The struggle is real…

This is one of my favourite cheeky things to say. Mostly when my coffee isn’t quite hot enough, or Starbucks was out of pumpkin spice scones, or yesterday when my flats got wet cause I stepped in a puddle.

But honestly, my struggle has been real the past few weeks. I have been taking business coaching since March, and I was at a point this past month where I was done. I was so overwhelmed, and emotionally invested and I wasn’t getting what I needed out of it. I had set high expectations for myself and I wasn’t quite there.

I have been writing verbal diarrhea in my spiffy new “Adventure is Calling” journal and pretending I got this. But over the last year, many of you my have noticed my personal blog-posts have slowly stopped. I was worrying about writing the right thing, worried it wouldn’t fit into the “new” brand, and worrying mostly that I was doing this whole thing wrong. I was lost, when this whole coaching process was supposed to be about discovering who I am at the core….things were supposed to be more clear, not more confusing.

I had a breaking point last night. A good one. I picked a fight with Marco because he wasn’t helping me figure this out in the “right” way, and I realized that I get angry to hide the fact that I want to cry. You see, I am so sentimental. That’s me. 100%. I have a hard time showing people just how much so. So I hide it, behind frustrations, behind anger.

At the height of my frustration, I sent a slightly bitchy message to one of my closest friends and then dissolved in tears when I read her novel of a reply. She finally called me out on everything. I was searching too hard. Rather than just accepting me, and owning me, I was searching too hard for the me I have already found. And rather than owning who I am, and being okay with being vulnerable and putting myself out there to the world, being fully in, I was hiding behind “the search”. Hiding behind this idea in my head that I still had more to figure out, when what I really needed was to just look right in front of me at what I already had, and love me for me.
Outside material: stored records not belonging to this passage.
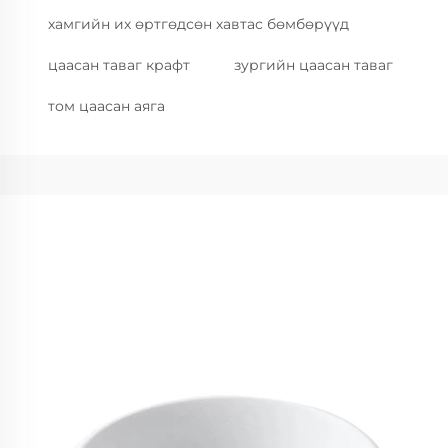
хамгийн их өртгөдсөн хавтас бөмбөрүүд
цаасан таваг крафт
зургийн цаасан таваг
том цаасан аяга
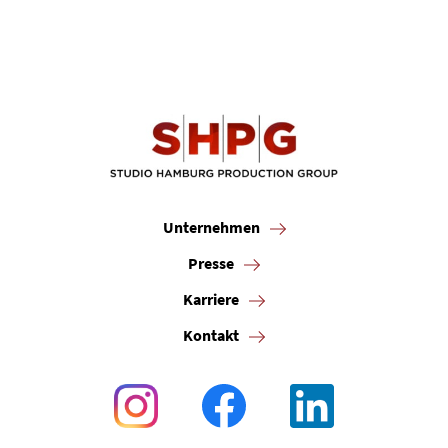
Unternehmen
Presse
Karriere
Kontakt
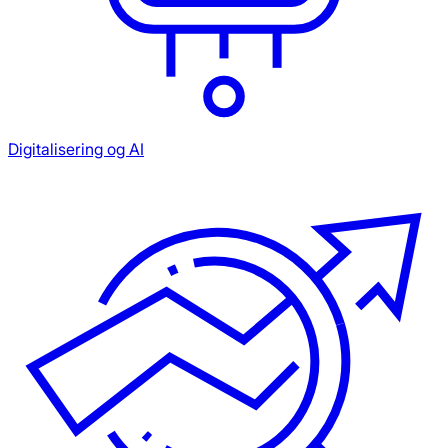
Digitalisering og AI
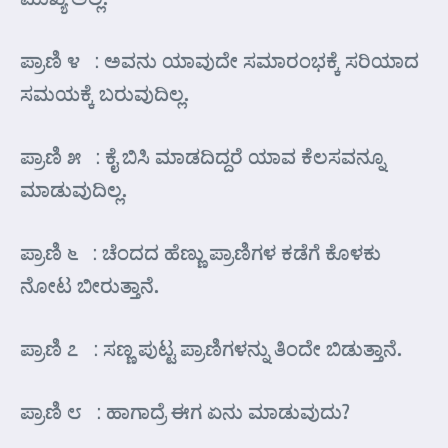
ಪ್ರಾಣಿ ೪ : ಅವನು ಯಾವುದೇ ಸಮಾರಂಭಕ್ಕೆ ಸರಿಯಾದ
ಸಮಯಕ್ಕೆ ಬರುವುದಿಲ್ಲ.
ಪ್ರಾಣಿ ೫ : ಕೈ ಬಿಸಿ ಮಾಡದಿದ್ದರೆ ಯಾವ ಕೆಲಸವನ್ನೂ
ಮಾಡುವುದಿಲ್ಲ.
ಪ್ರಾಣಿ ೬ : ಚೆಂದದ ಹೆಣ್ಣು ಪ್ರಾಣಿಗಳ ಕಡೆಗೆ ಕೊಳಕು
ನೋಟ ಬೀರುತ್ತಾನೆ.
ಪ್ರಾಣಿ ೭ : ಸಣ್ಣ ಪುಟ್ಟ ಪ್ರಾಣಿಗಳನ್ನು ತಿಂದೇ ಬಿಡುತ್ತಾನೆ.
ಪ್ರಾಣಿ ೮ : ಹಾಗಾದ್ರೆ ಈಗ ಏನು ಮಾಡುವುದು?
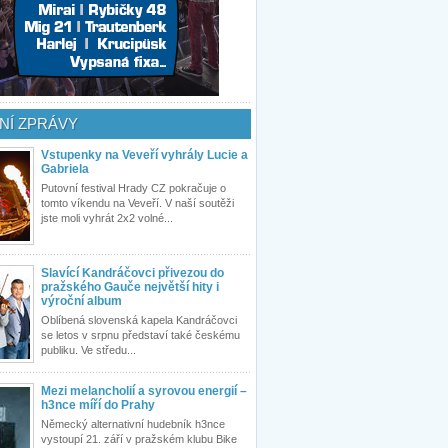
NÍ ZPRÁVY
Vstupenky na Veveří vyhrály Lucie a
Gabriela
Putovní festival Hrady CZ pokračuje o
tomto víkendu na Veveří. V naší soutěži
jste moli vyhrát 2x2 volné...
Slavící Kandráčovci přivezou do
pražského Gauče největší hity i
výroční album
Oblíbená slovenská kapela Kandráčovci
se letos v srpnu představí také českému
publiku. Ve středu...
Mezi melancholií a syrovou energií –
h3nce míří do Prahy
Německý alternativní hudebník h3nce
vystoupí 21. září v pražském klubu Bike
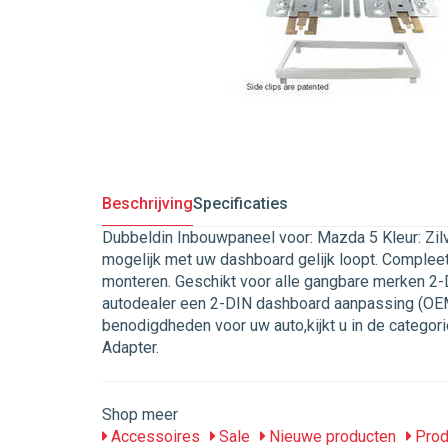
Beschrijving
Specificaties
Dubbeldin Inbouwpaneel voor: Mazda 5 Kleur: Zilv
mogelijk met uw dashboard gelijk loopt. Compleet
monteren. Geschikt voor alle gangbare merken 2-DI
autodealer een 2-DIN dashboard aanpassing (OEM
benodigdheden voor uw auto,kijkt u in de categori
Adapter.
Shop meer
Accessoires
Sale
Nieuwe producten
Prod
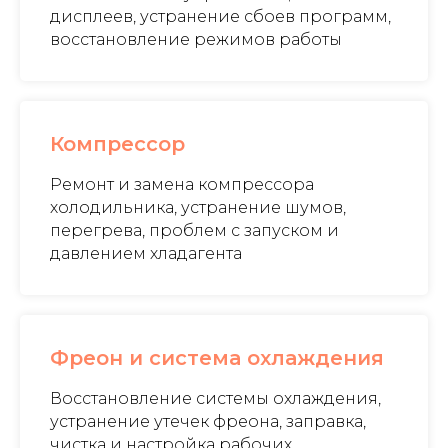
дисплеев, устранение сбоев программ,
восстановление режимов работы
Компрессор
Ремонт и замена компрессора
холодильника, устранение шумов,
перегрева, проблем с запуском и
давлением хладагента
Фреон и система охлаждения
Восстановление системы охлаждения,
устранение утечек фреона, заправка,
чистка и настройка рабочих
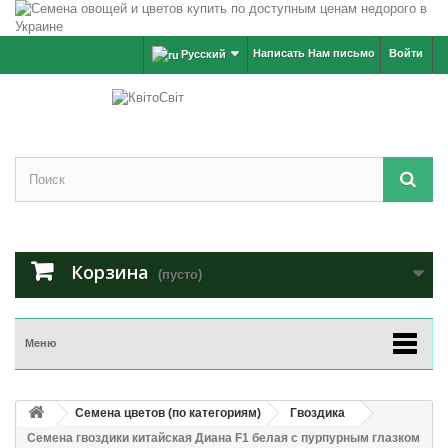
Написать Нам письмо
Войти
Русский
Корзина
(пусто)
Меню
Семена цветов (по категориям)
Гвоздика
Семена гвоздики китайская Диана F1 белая с пурпурным глазком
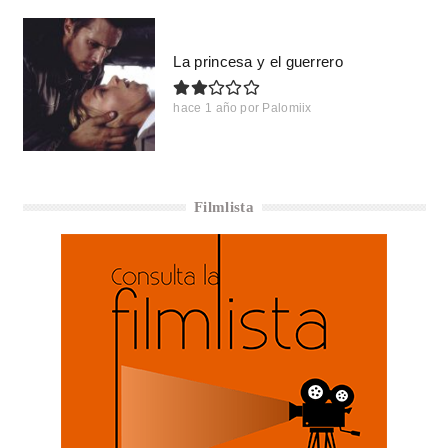
La princesa y el guerrero
hace 1 año
por
Palomiix
Filmlista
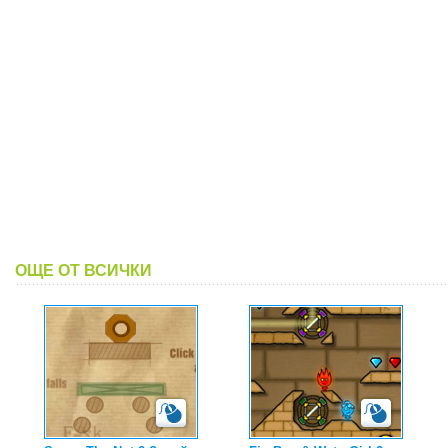
ОЩЕ ОТ ВСИЧКИ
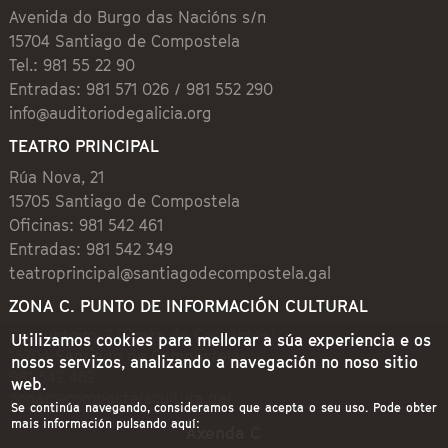
Avenida do Burgo das Nacións s/n
15704 Santiago de Compostela
Tel.: 981 55 22 90
Entradas: 981 571 026 / 981 552 290
info@auditoriodegalicia.org
TEATRO PRINCIPAL
Rúa Nova, 21
15705 Santiago de Compostela
Oficinas: 981 542 461
Entradas: 981 542 349
teatroprincipal@santiagodecompostela.gal
ZONA C. PUNTO DE INFORMACIÓN CULTURAL
Preguntoiro, 1 (Praza de Cervantes)
Utilizamos cookies para mellorar a súa experiencia e os
15704 Santiago de Compostela
nosos servizos, analizando a navegación no noso sitio
981 542 462
web.
zonac@compostelacultura.gal
Se continúa navegando, consideramos que acepta o seu uso. Pode obter
mais información pulsando aquí:
Axenda C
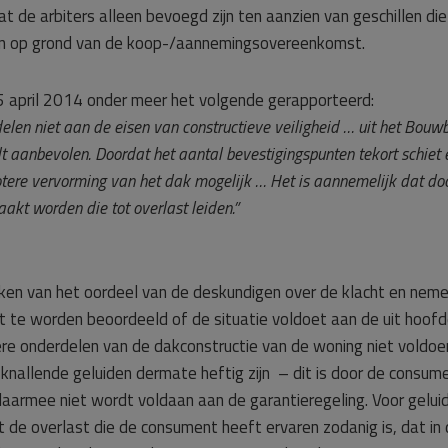
dat de arbiters alleen bevoegd zijn ten aanzien van geschillen d
llen op grond van de koop-/aannemingsovereenkomst.
5 april 2014 onder meer het volgende gerapporteerd:
elen niet aan de eisen van constructieve veiligheid … uit het Bouw
t aanbevolen. Doordat het aantal bevestigingspunten tekort schiet 
grotere vervorming van het dak mogelijk … Het is aannemelijk dat d
akt worden die tot overlast leiden.”
ijken van het oordeel van de deskundigen over de klacht en neme
nt te worden beoordeeld of de situatie voldoet aan de uit hoofd
e onderdelen van de dakconstructie van de woning niet voldoen
 knallende geluiden dermate heftig zijn – dit is door de cons
daarmee niet wordt voldaan aan de garantieregeling. Voor gelui
 de overlast die de consument heeft ervaren zodanig is, dat in 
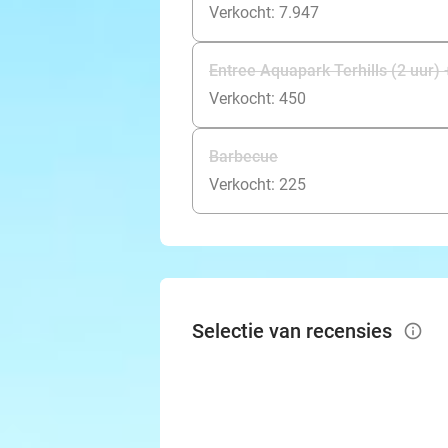
Verkocht: 7.947
Entree Aquapark Terhills (2 uur)
Verkocht: 450
Barbecue
Verkocht: 225
Selectie van recensies
info_outlined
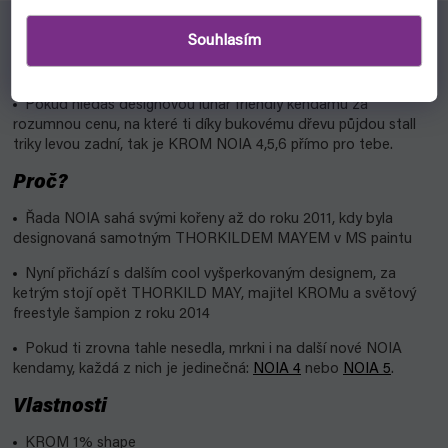
Souhlasím
Pro koho?
Pokud hledáš designovou lunar friendly kendamu za
rozumnou cenu, na které ti díky bukovému dřevu půjdou stall
triky levou zadní, tak je KROM NOIA 4,5,6 přímo pro tebe.
Proč?
Řada NOIA sahá svými kořeny až do roku 2011, kdy byla
designovaná samotným THORKILDEM MAYEM v MS paintu
Nyní přichází s dalším cool vyšperkovaným designem, za
ketrým stojí opět THORKILD MAY, majitel KROMu a světový
freestyle šampion z roku 2014
Pokud ti zrovna tahle nesedla, mrkni i na další nové NOIA
kendamy, každá z nich je jedinečná:
NOIA 4
nebo
NOIA 5
.
Vlastnosti
KROM 1% shape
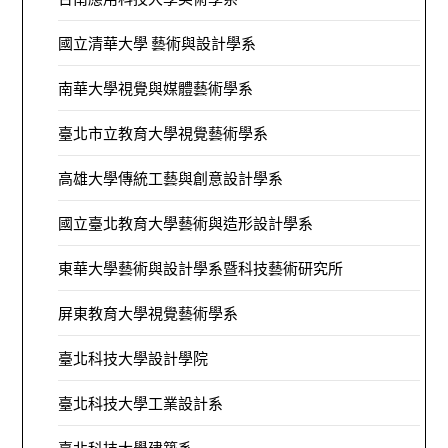
國立清華大學 藝術與設計學系
南華大學視覺與媒體藝術學系
臺北市立教育大學視覺藝術學系
高雄大學傳統工藝與創意設計學系
國立臺北教育大學藝術與造形設計學系
東華大學藝術與設計學系暨科技藝術研究所
屏東教育大學視覺藝術學系
臺北科技大學設計學院
臺北科技大學工業設計系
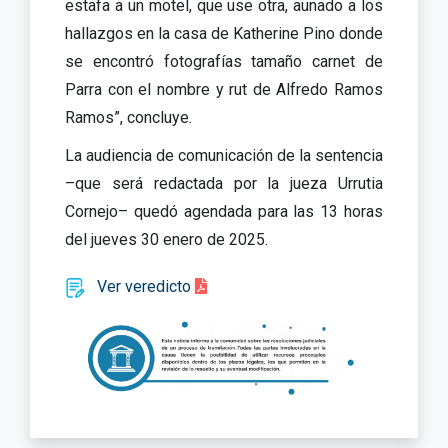
estafa a un motel, que use otra, aunado a los
hallazgos en la casa de Katherine Pino donde
se encontró fotografías tamaño carnet de
Parra con el nombre y rut de Alfredo Ramos
Ramos”, concluye.
La audiencia de comunicación de la sentencia
–que será redactada por la jueza Urrutia
Cornejo– quedó agendada para las 13 horas
del jueves 30 enero de 2025.
Ver veredicto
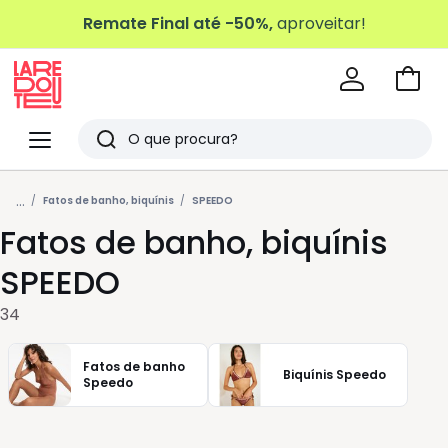
Remate Final até -50%,
aproveitar!
Ir
para
La
o
Redoute
Menu
Pesquisar
carri
Últimos
...
artigos
Fatos de banho, biquínis
SPEEDO
Fatos de banho, biquínis
vistos
SPEEDO
34
Fatos de banho
Biquínis Speedo
Speedo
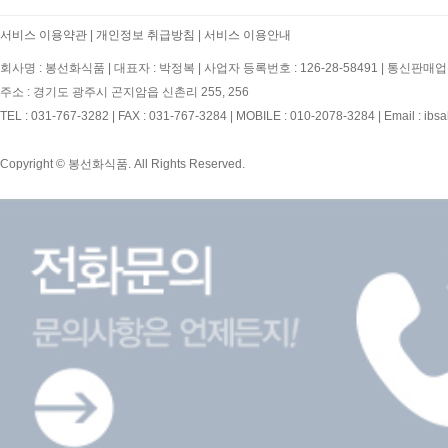
서비스 이용약관
|
개인정보 취급방침
|
서비스 이용안내
회사명 : 봉선화식품
|
대표자 : 박정복
|
사업자 등록번호 : 126-28-58491
|
통신판매업신
주소 : 경기도 광주시 곤지암읍 신촌리 255, 256
TEL : 031-767-3282
|
FAX : 031-767-3284
|
MOBILE : 010-2078-3284
|
Email : ibs
Copyright © 봉선화식품. All Rights Reserved.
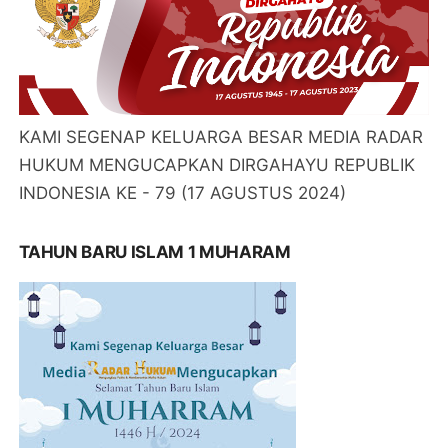
KAMI SEGENAP KELUARGA BESAR MEDIA RADAR
HUKUM MENGUCAPKAN DIRGAHAYU REPUBLIK
INDONESIA KE - 79 (17 AGUSTUS 2024)
TAHUN BARU ISLAM 1 MUHARAM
It’s scary as shit ;)

So with the launch date on the calendar (I’m not gonna tell you quite yet when it is…but I promise it is less than a month away, so be ready!) I am focusing on the last minute details of site design, SEO, blog design, and a launch event :)

(And as it was pointed out to me yesterday, I should probably ready “Daring Greatly” again ;) – and no Brene Brown still doesn’t know we are best friends yet :) One day.